A recente operação do governo dos Estados Unidos que resultou na retirada de Nicolás Maduro da Venezuela para julgamento em Nova York gerou um intenso debate sobre os limites do direito internacional. Em entrevista ao 98 Talks, Roberta Abdanur, advogada especialista em direito internacional e diretora de operações humanitárias da VV Inteligência Humanitária, trouxe uma análise técnica que equilibra o rigor das normas globais com a realidade drástica vivida pelo povo venezuelano.
A ilegalidade sob a ótica da ONU
Embora a prisão tenha sido celebrada por setores da oposição e por parte da comunidade internacional, Abdanur destaca que, estritamente sob a luz da legalidade, a operação caminha em terreno movediço. Segundo a especialista, a ação “é vista assim amplamente como ilícita justamente pelo artigo segundo da carta da ONU (Organização das Nações Unidas), devido ao uso da força contra outro estado [que] é proibido”.
Ela explica que a tentativa do governo Trump de invocar o Artigo 51 da Carta da ONU, que trata da autodefesa, é fortemente contestada no meio jurídico.
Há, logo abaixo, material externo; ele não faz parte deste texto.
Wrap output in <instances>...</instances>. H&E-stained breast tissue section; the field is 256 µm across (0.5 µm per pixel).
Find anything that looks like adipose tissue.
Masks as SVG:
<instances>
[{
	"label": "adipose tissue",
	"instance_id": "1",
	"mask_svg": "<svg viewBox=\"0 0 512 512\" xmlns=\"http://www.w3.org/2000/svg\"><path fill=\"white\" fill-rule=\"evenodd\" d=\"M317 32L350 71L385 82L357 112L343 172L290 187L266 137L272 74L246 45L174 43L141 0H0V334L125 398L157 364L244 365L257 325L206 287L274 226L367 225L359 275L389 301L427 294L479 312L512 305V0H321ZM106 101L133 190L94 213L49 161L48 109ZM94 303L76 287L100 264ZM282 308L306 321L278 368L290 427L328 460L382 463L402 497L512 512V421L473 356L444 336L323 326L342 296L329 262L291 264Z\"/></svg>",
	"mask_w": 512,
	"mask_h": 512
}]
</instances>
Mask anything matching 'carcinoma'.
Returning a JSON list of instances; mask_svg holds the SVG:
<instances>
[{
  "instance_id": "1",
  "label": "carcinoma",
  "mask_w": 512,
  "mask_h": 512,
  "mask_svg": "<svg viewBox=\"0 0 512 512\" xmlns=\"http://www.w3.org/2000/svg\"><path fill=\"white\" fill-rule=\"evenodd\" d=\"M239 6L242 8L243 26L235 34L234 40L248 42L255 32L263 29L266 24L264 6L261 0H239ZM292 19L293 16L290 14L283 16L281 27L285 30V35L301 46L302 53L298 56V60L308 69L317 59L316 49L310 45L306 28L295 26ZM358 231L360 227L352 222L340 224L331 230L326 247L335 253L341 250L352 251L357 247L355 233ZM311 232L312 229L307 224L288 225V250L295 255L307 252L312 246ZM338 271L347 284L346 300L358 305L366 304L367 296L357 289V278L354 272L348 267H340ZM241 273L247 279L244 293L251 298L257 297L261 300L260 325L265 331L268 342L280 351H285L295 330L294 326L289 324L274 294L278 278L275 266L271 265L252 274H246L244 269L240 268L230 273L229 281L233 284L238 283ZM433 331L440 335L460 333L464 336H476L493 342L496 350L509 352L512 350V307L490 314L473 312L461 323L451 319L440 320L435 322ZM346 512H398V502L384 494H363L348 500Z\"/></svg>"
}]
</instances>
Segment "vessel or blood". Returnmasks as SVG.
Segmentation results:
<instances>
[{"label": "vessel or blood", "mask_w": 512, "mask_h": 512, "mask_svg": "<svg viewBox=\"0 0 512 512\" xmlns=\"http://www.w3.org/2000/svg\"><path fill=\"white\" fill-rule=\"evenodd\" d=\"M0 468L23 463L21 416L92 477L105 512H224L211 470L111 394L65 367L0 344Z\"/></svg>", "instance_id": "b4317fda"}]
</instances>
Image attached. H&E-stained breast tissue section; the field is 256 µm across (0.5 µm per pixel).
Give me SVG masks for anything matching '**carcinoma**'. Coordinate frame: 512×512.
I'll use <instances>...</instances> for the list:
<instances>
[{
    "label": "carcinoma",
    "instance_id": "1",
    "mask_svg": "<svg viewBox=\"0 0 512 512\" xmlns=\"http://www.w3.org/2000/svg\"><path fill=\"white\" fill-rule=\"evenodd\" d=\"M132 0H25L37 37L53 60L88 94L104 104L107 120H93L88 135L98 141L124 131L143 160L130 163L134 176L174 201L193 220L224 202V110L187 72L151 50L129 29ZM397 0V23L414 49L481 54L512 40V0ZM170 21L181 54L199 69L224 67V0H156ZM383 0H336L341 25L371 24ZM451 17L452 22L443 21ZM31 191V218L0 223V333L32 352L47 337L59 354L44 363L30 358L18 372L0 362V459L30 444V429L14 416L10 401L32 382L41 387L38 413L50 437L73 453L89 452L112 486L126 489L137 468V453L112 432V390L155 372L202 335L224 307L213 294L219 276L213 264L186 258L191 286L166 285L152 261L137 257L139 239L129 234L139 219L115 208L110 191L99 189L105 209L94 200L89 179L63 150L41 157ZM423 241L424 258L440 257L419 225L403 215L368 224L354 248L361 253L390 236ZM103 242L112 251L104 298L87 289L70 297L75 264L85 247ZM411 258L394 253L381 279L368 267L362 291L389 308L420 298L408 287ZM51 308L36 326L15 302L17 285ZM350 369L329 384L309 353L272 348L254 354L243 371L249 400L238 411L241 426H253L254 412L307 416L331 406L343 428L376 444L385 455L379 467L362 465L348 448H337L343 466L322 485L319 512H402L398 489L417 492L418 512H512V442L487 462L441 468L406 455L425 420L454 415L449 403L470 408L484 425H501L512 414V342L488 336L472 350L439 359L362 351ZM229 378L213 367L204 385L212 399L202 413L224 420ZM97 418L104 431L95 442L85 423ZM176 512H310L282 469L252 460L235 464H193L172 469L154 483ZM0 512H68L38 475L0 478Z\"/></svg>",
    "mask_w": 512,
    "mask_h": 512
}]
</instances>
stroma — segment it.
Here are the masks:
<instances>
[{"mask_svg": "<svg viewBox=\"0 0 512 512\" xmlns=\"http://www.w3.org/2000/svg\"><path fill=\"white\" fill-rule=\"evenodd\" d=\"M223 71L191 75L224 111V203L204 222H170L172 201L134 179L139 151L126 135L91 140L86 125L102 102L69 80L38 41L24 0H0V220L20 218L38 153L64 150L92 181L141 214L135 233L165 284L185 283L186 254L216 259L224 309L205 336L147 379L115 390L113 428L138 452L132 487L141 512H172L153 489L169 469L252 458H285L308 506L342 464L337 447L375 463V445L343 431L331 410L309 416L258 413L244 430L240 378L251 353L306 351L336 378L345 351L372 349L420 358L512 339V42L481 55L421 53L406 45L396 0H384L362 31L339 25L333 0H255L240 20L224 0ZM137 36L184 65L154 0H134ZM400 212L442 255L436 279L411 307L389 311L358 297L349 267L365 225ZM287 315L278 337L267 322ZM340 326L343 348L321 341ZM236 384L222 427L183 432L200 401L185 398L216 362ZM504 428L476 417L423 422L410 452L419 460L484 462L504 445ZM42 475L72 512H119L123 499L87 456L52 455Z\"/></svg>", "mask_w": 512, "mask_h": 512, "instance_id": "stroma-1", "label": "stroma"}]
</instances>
Para Abdanur, o narcotráfico não justifica uma intervenção militar desse porte, pois “faltaria o pressuposto fático jurídico de um ataque, no caso armado, atual ou iminente”. Além disso, a transferência unilateral de um chefe de estado para julgamento no exterior carece de uma base jurídica sólida no direito internacional atual.
Soberania em xeque e ‘responsabilidade de proteger’
A discussão sobre a soberania nacional da Venezuela é outro ponto central. Abdanur argumenta que a soberania do país já vinha sendo atacada internamente há décadas pelo próprio regime, que causou o deslocamento forçado de mais de 8 milhões de pessoas e promoveu assassinatos arbitrários contra civis e opositores. Além disso, a especialista menciona a presença de grupos armados estrangeiros, como milícias russas e a influência chinesa na extração de petróleo, como fatores que já fragilizavam a autonomia venezuelana.
Diante de crimes contra a humanidade, surge o conceito da “Responsabilidade de Proteger”, uma resolução da ONU de 2005. Contudo, Roberta ressalta que, embora existam elementos “moralmente compreensíveis” para a intervenção, não há uma força legitimadora jurídica, pois não houve autorização do Conselho de Segurança.
Impasse no Conselho de Segurança
A professora critica a paralisia do sistema internacional, muitas vezes bloqueado pelo poder de veto dos cinco membros permanentes do Conselho de Segurança (EUA, Rússia, China, França e Reino Unido). No caso da Venezuela, o apoio de China e Rússia ao regime de Maduro impede que medidas efetivas ou investigações avançadas sejam aprovadas.
Ela compara a situação com a crise na Síria, onde o uso de armas químicas não resultou em intervenção direta devido a bloqueios diplomáticos semelhantes. “O direito internacional é normativamente sofisticado, mas politicamente muito frágil”, pontuou o entrevistador, frase que resume a dificuldade de aplicar regras globais em contextos de alta tensão política.
Esperança e transição
Apesar das controvérsias jurídicas, Abdanur observa que muitos venezuelanos acolheram a operação como um sinal de esperança. Ela vê a Venezuela como um “caso muito específico” e não acredita que essa exceção se torne uma regra para outros países das Américas, embora demonstre preocupação com violações constantes em outras regiões, como no Oriente Médio.
Para o futuro, a especialista compartilha o desejo de muitos refugiados com quem trabalhou: “que o país tenha uma transição que discorra mais pacificamente, que tenha uma transição de governo como deveria ser feita”.